# Does anyone know how to get the red stuffed stocking?



## Louis

Hello,

It seems that there are 17 Christmas furniture in total, one of which is the red stuffed stocking. I cannot seem to get it. I don't have it in my Crafting and neither in my Goals. Does anyone know how to get it?

Edit: It seems to be that in Animal Crossing: City Folk/Let's go the City, Naughty or Nice Day is a day where Tortimer will give you a stuffed stocking. Maybe we will get the same in Pocket Camp?


----------



## Snow

Where do you even see it? I wonder if it will be a Toy Day gift from Isabelle!


----------



## shayx

Snow said:


> Where do you even see it? I wonder if it will be a Toy Day gift from Isabelle!



Catalog --> Special --> Holiday 2017


----------



## J087

Wait for the 25th.


----------



## dabbler

J087 said:


> Wait for the 25th.




^ how much do we want to bet that in order to get it, you must have the fireplace placed in your camp?


----------



## shayx

dabbler said:


> ^ how much do we want to bet that in order to get it, you must have the fireplace placed in your camp?



I am only missing the fence (Yeah, I'm a weirdo who likes to get the difficult ones knocked out first).  That being said, it doesn't come when the fireplace is placed.  Once I finish the fence, though, I'll let you know if it's unlockable once you've unlocked everything else.  That was my only other bet, aside from the much more likely conclusion that it is currently being withheld until a certain date.


----------



## LuciaMew

I crafted everything and I didn?t receive any stuffed  stocking.


----------



## Cheshire

Some animals mention that it’s Naughty or Nice Day today. We may get it sometime today, just like in New Leaf 
View attachment 212351


----------



## Louis

Reading the event on the Animal Crossing Wiki (City Folk):



> Naughty or Nice Day is an event held on the first Saturday of December or the Friday. It is first introduced in City Folk. It is mainly a quiet day, with most villagers in their homes. [...]
> Tortimer will stand outside the Town Hall and when the player approaches him he will inquire whether they have been naughty or nice. Regardless of what the player says, he will give them a stuffed stocking, which, like all other holiday related items, cannot be bought from the catalog.


----------



## Bcat

Yeah but that’s a uk exclusive holiday


----------



## Cheshire

Bcat said:


> Yeah but that’s a uk exclusive holiday



Ah, I didn‘t know that, sorry. So that means that Pocket Camp has region-exclusive events, too?
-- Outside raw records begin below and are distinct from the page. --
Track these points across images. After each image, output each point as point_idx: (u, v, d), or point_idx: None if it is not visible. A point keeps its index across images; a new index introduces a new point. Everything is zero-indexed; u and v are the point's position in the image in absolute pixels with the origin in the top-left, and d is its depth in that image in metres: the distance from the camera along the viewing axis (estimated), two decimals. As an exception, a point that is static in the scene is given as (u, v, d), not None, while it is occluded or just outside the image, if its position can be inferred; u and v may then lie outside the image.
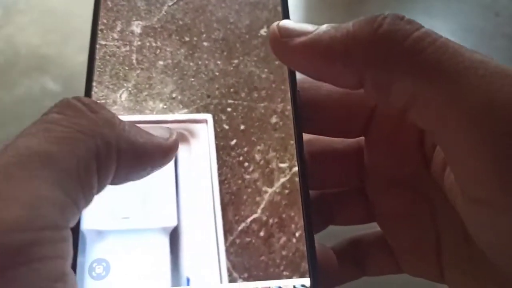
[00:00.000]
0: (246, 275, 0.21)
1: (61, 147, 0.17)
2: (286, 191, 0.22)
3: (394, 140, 0.25)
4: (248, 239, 0.21)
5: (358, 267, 0.28)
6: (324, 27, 0.20)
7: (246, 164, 0.22)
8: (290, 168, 0.22)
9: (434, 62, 0.18)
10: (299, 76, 0.24)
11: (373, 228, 0.28)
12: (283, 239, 0.22)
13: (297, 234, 0.22)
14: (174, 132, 0.21)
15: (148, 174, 0.20)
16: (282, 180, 0.22)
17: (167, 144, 0.20)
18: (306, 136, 0.27)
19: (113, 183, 0.19)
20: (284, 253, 0.22)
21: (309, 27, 0.20)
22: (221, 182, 0.22)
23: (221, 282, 0.21)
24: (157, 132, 0.20)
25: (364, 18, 0.19)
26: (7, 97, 1.04)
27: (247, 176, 0.22)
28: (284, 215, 0.22)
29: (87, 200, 0.18)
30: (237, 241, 0.21)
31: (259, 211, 0.22)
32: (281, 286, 0.21)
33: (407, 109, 0.19)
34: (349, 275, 0.28)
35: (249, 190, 0.22)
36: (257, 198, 0.22)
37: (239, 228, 0.21)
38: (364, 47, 0.19)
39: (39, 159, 0.16)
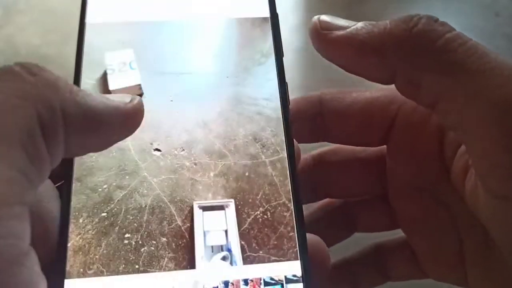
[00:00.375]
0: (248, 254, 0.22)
1: None
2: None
3: (414, 149, 0.26)
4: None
5: (382, 272, 0.28)
6: (362, 23, 0.21)
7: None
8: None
9: (462, 61, 0.19)
10: (320, 87, 0.24)
11: (396, 234, 0.29)
12: (279, 231, 0.23)
13: (289, 228, 0.23)
14: (137, 98, 0.20)
15: (110, 143, 0.19)
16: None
17: (126, 108, 0.19)
18: (329, 146, 0.28)
19: (71, 153, 0.18)
20: (276, 242, 0.22)
21: (348, 22, 0.22)
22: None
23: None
24: (117, 97, 0.19)
25: (401, 17, 0.20)
26: (7, 96, 1.04)
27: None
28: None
29: (41, 172, 0.17)
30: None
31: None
32: (273, 276, 0.21)
33: (434, 104, 0.20)
34: (373, 281, 0.28)
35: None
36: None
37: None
38: (399, 43, 0.20)
39: None
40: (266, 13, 0.27)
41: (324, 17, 0.22)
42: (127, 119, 0.19)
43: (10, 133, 0.16)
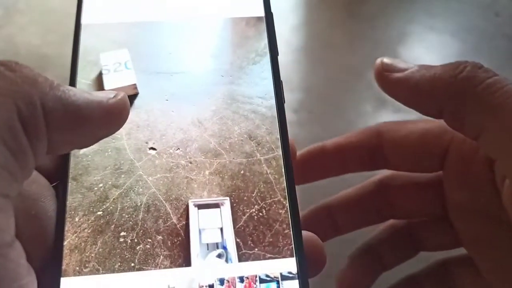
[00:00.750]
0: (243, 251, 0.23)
1: None
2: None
3: (467, 175, 0.28)
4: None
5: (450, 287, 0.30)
6: (417, 66, 0.24)
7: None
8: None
9: (500, 103, 0.22)
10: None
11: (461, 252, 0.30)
12: (274, 228, 0.23)
13: (284, 226, 0.23)
14: (121, 94, 0.20)
15: (95, 139, 0.19)
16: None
17: (109, 104, 0.19)
18: (387, 172, 0.31)
19: (56, 149, 0.18)
20: (272, 239, 0.22)
21: (405, 65, 0.25)
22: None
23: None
24: (101, 93, 0.19)
25: (449, 64, 0.23)
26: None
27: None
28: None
29: (25, 167, 0.17)
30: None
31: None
32: (268, 273, 0.21)
33: (477, 137, 0.23)
34: None
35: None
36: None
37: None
38: (446, 87, 0.23)
39: None
40: (261, 13, 0.27)
41: (386, 60, 0.25)
42: (110, 115, 0.19)
43: None
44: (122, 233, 0.22)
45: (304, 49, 1.18)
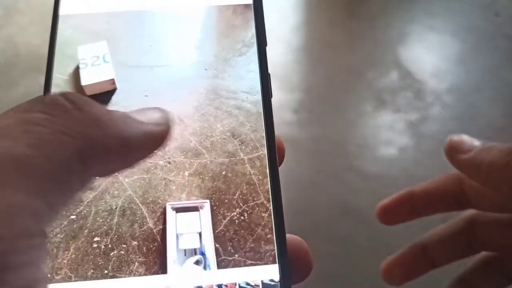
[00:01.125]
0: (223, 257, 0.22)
1: (42, 150, 0.16)
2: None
3: None
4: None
5: None
6: (479, 149, 0.30)
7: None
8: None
9: None
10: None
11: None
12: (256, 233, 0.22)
13: (267, 230, 0.22)
14: (167, 115, 0.20)
15: (136, 164, 0.19)
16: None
17: (159, 132, 0.19)
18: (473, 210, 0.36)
19: (100, 176, 0.19)
20: (253, 245, 0.22)
21: (470, 143, 0.30)
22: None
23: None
24: (148, 115, 0.19)
25: (505, 150, 0.28)
26: (6, 98, 1.04)
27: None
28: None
29: (67, 203, 0.17)
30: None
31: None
32: (248, 281, 0.21)
33: None
34: None
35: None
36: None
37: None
38: (501, 170, 0.28)
39: (14, 166, 0.15)
40: None
41: (455, 138, 0.31)
42: (158, 143, 0.19)
43: (49, 168, 0.16)
44: (96, 238, 0.21)
45: (304, 49, 1.17)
That‘s... weird :| By the way, we did not get the stocking yet, either, even though all the animals keep talking about being nice and/or naughty. So it will probably be a christmas gift after all.


----------



## Lord Roberts

Look for it later this month, because it's listed under Holiday, 2017, so they've got a plan to distribute it at some point.


----------